In July 2024, the Sixth Circuit denied FirstEnergy’s motion for certification of an interlocutory appeal of these issues. Now FirstEnergy has filed a writ of mandamus, again asking the Sixth Circuit to intervene. The Sixth Circuit is still considering the writ. In the meantime, dozens of law firms, legal scholars, and multiple industry organizations have filed amicus briefs urging the Sixth Circuit to correct the district court’s decision and hold that documents clearly prepared in connection with internal investigations are protected by the attorney-client privilege and the work product doctrine and not subject to discovery.
Takeaways:
After a boom in IPOs via SPACs in 2020 and 2021, a corresponding rise in SPAC-related litigation followed in the Delaware Court of Chancery. Of particular note has been the proliferation of breach of fiduciary duty direct actions. In 2022, the Court of Chancery opened the door to this type of litigation with its MultiPlan decision. In MultiPlan, the plaintiffs alleged that misrepresentations and omissions in merger-related documents impaired the stockholders’ ability to make an informed decision about when to redeem their stock. In a Court of Chancery first for these types of claims, the Court denied the SPAC fiduciaries’ motion to dismiss the stockholders’ claims and held that the “entire fairness” standard applied.
Since 2022, a number of these suits have proceeded past the motion-to-dismiss stage.

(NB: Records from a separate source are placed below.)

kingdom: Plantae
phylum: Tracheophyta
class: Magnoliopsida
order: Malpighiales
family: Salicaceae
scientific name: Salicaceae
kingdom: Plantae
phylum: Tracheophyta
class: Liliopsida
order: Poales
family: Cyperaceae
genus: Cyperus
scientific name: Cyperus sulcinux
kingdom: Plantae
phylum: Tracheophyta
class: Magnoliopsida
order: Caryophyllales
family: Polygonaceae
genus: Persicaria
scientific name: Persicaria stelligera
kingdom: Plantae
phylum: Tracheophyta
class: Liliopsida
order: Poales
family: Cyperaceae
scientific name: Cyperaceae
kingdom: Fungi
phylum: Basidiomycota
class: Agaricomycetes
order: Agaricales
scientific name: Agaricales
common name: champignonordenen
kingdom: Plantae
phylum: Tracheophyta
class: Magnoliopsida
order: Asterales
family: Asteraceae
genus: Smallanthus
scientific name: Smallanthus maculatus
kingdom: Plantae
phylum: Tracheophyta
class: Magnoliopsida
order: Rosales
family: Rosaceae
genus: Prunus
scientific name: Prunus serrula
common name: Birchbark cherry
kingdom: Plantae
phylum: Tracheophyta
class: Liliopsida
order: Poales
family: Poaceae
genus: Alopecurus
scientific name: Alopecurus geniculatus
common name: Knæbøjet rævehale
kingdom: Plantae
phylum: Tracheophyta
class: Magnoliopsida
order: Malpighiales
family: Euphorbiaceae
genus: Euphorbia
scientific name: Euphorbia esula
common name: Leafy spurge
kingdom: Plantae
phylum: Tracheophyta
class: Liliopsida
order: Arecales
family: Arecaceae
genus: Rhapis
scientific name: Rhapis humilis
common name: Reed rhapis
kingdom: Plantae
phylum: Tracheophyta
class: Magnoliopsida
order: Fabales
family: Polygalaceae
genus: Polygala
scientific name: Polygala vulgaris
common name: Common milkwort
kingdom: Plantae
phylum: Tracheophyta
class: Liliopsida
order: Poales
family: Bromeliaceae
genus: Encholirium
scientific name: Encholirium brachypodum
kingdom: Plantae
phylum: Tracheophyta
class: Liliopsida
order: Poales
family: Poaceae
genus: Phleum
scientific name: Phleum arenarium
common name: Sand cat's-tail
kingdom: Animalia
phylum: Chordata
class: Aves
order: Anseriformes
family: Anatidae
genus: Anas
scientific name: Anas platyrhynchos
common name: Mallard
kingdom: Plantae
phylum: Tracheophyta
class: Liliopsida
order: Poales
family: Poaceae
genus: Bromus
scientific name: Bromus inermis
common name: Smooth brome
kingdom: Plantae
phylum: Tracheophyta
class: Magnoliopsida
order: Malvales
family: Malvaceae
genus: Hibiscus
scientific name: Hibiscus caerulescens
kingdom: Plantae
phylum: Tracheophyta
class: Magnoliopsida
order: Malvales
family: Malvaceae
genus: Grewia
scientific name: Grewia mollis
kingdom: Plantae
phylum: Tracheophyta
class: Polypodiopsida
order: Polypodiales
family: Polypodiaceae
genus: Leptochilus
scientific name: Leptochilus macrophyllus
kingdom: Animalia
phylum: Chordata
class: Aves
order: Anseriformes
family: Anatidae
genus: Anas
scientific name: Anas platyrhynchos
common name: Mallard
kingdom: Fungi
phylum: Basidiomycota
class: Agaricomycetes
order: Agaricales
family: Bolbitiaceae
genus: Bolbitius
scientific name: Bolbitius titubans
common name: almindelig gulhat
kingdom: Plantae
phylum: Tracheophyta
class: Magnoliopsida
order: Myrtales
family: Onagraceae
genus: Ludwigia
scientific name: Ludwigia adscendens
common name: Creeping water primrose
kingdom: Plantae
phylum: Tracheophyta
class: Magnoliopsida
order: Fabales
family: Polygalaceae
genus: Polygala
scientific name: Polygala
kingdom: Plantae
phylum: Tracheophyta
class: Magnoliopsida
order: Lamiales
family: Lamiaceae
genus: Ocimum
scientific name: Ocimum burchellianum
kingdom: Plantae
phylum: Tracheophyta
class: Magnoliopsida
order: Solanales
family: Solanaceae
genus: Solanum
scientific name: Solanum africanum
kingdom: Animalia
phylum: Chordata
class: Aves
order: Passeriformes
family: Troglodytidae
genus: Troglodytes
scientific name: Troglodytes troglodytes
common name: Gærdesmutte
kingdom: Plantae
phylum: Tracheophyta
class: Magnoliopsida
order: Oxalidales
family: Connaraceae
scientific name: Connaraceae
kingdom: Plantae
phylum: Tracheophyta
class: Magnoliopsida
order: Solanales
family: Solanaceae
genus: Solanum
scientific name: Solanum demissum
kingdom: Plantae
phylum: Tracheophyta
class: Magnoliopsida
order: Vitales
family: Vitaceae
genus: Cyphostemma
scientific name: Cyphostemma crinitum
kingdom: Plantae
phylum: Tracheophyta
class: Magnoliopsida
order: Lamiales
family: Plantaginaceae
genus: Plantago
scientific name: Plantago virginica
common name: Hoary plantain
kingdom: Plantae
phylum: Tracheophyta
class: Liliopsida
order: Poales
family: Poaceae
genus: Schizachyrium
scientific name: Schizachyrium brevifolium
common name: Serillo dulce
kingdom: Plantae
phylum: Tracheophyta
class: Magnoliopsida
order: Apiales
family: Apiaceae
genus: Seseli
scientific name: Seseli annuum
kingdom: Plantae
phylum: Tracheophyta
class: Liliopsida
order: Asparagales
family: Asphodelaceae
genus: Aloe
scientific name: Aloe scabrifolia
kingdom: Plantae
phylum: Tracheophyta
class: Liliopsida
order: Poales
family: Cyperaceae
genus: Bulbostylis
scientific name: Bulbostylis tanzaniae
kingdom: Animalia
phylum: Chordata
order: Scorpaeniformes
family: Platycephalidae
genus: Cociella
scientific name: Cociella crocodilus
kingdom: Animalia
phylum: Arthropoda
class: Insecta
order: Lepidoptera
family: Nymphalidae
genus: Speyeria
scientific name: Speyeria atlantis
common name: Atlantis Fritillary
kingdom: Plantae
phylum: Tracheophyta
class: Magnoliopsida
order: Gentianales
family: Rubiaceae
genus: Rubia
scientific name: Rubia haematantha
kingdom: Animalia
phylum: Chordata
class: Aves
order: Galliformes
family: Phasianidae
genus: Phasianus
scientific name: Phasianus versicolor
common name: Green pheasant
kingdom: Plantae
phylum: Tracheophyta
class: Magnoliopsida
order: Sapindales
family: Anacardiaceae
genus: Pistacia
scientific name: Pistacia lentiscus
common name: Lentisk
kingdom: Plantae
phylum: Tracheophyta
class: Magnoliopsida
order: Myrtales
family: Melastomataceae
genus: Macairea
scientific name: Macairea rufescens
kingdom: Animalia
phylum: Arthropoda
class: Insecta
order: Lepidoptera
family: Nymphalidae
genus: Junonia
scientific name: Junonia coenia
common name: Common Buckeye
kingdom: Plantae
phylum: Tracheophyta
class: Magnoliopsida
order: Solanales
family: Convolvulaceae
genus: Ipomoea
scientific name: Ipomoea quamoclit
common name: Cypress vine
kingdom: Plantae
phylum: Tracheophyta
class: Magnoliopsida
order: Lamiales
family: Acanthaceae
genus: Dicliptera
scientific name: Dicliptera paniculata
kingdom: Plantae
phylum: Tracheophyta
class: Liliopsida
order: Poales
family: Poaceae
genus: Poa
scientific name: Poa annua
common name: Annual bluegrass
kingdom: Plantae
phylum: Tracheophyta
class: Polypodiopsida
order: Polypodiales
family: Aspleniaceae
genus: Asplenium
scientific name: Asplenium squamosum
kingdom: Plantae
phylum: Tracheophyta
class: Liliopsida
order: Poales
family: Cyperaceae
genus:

While the 2020–2021 SPAC-fueled IPO boom is long past, the number of suits already on file means we will likely see settlements for some time. In October, a suit against the SPAC that merged into life sciences firm GeneDX and its officers and directors settled for $21 million, subject to court approval. The GeneDX settlement came on the heels of other fiduciary duty breach settlements, including the $33.5 million MultiPlan settlement.
But there may be a light at the end of the tunnel for potential defendants in these types of suits. In May, the Court of Chancery dismissed a MultiPlan claim for the first time. And in July, new SEC rules on SPAC disclosures went into effect. By requiring compliance with these disclosure rules, the SEC may obviate many of the MultiPlan claims that might have been brought in the future. Nevertheless, for those cases that remain active, the GeneDX settlement will remain as a data point to influence future settlement negotiations.